* start TEXT BLOCK *

Chuck Close, Kiki

Theory, Fiction, and the Self: an Introduction to Autotheory

Instructor: Paige Sweet
This is an online course (Eastern Time)

“…theory can do more the closer it gets to the skin.” —Sara Ahmed, Living a Feminist Life

Autotheory doesn’t have a motto, but if it did, it might be: live theory! A genre of writing popularized most recently by Maggie Nelson’s The Argonauts, autotheory expressly refuses the abstraction of traditional theory and its suppositions of impersonal neutrality. Rather, autotheory demands to be inhabited, to be lived, to be felt seeping into the pores of life. Often transgressing literary genres and blending psychoanalytic, feminist, queer, decolonial, anti-racist, and critical theory, autotheoretical writing reconceptualizes how the self and the body are situated socially, political, and ethically. Whether considered an art of self invention or a practice in self-dissolution, autotheory excels at experimentation, stitching “life” and “theory” together into new forms. With autotheory, readers are made to ask: what sort of writing is it that dissolves the boundaries of literature and theory? What does it do, what does it offer and express, that fiction (on the one hand) and theory (on the other) by themselves seemingly cannot?

* end TEXT BLOCK *
* start ITEMS *

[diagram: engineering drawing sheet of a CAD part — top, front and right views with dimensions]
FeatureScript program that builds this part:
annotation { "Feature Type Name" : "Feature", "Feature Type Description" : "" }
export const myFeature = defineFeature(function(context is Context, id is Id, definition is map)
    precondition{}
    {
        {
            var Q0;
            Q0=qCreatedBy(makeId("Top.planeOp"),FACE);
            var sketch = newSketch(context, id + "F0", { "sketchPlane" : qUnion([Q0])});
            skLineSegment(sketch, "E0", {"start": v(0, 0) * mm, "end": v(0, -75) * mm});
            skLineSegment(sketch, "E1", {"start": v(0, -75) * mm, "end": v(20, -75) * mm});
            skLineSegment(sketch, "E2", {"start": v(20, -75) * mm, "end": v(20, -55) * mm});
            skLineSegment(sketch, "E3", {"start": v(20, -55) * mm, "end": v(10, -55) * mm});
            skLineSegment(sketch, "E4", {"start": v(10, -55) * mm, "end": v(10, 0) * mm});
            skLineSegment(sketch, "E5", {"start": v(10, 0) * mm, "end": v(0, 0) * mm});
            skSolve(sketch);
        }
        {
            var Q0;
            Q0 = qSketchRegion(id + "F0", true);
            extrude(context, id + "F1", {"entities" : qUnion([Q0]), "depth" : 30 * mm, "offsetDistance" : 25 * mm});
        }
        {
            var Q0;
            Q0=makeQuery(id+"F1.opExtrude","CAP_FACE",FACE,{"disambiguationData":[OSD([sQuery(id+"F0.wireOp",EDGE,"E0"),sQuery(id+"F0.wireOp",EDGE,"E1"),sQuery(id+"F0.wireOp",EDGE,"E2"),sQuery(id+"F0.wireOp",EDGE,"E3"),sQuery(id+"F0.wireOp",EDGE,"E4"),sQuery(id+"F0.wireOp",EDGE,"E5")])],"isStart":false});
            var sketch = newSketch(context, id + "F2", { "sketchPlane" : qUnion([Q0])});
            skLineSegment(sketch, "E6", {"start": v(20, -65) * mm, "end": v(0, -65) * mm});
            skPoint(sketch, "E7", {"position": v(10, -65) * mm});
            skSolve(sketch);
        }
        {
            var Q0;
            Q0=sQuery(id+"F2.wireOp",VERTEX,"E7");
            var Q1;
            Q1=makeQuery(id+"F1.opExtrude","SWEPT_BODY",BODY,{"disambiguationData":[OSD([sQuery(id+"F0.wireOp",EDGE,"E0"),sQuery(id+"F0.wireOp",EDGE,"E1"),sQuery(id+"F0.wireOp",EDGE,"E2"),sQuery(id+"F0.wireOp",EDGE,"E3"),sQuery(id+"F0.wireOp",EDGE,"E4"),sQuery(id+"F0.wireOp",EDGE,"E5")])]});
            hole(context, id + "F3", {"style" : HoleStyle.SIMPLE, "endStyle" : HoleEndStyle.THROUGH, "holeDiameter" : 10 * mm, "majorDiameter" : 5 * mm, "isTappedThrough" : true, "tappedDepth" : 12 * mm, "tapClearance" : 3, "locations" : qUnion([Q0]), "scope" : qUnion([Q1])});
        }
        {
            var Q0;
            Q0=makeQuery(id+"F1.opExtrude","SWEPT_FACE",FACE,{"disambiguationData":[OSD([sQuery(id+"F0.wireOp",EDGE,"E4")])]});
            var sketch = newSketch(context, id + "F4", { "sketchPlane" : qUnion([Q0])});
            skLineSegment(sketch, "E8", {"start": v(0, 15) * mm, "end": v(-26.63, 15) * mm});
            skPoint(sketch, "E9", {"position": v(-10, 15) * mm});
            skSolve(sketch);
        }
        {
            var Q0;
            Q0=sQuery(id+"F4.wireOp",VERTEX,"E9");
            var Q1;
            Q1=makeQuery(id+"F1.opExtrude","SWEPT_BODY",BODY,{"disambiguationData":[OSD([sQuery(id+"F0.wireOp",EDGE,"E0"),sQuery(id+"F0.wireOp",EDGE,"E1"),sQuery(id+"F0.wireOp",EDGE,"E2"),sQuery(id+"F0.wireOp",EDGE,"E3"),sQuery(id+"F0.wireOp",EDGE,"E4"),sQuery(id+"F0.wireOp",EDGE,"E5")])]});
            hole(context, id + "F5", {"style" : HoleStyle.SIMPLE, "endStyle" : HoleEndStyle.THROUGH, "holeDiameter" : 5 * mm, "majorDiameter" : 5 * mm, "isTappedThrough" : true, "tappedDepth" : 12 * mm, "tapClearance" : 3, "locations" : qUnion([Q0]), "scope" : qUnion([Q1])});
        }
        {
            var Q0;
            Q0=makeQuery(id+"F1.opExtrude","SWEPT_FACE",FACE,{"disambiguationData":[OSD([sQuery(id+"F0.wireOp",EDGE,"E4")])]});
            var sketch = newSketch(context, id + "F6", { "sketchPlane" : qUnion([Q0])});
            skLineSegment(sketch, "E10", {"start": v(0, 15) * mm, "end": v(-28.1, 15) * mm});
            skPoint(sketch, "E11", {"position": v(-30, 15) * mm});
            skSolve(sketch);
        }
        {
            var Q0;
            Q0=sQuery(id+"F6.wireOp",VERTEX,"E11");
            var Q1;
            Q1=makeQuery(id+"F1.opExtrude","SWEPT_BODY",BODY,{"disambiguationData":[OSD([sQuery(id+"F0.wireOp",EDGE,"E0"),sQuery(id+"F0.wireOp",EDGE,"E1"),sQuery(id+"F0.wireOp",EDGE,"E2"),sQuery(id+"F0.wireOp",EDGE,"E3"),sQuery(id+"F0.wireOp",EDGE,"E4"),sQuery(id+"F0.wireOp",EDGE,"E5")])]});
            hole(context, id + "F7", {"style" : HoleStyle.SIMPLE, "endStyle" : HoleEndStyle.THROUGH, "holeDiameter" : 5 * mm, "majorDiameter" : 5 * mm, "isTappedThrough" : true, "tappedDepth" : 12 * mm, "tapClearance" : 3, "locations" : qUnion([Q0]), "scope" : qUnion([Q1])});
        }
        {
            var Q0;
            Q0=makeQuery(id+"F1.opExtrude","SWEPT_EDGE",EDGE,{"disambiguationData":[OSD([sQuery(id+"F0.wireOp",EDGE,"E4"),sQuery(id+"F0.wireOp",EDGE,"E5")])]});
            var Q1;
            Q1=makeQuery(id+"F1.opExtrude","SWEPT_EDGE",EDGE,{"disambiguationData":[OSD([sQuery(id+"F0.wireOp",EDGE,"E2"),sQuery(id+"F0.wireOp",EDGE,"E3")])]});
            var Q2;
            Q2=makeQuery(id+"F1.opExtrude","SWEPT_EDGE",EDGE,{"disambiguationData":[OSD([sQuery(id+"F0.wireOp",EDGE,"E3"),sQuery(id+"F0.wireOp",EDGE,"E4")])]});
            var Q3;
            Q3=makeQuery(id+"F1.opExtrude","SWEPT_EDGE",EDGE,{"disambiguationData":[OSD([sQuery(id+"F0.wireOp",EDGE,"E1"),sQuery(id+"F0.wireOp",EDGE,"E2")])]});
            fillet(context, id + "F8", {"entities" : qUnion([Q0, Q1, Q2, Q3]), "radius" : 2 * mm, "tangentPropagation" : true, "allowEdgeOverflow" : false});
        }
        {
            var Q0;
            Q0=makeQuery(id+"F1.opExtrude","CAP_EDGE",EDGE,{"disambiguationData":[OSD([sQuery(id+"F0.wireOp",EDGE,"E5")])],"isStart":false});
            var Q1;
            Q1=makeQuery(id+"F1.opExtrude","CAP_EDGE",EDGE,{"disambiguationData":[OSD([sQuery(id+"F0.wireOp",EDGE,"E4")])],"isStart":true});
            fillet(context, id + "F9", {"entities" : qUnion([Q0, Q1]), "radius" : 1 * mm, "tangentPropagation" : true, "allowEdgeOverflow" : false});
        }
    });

* end ITEMS *

TASK DIRECTIONS
Please decide whether each statement agrees with the autotheory course description above. Answer yes or no for each and quote the words from the description that decide it.
1. The course meets in person.
2. Autotheory accepts the impersonal neutrality that traditional theory assumes.
3. The description credits Maggie Nelson's The Argonauts with popularizing the genre most recently.

RESPONSE
1. No: "This is an online course (Eastern Time)"
2. No: "autotheory expressly refuses the abstraction of traditional theory and its suppositions of impersonal neutrality"
3. Yes: "A genre of writing popularized most recently by Maggie Nelson’s The Argonauts"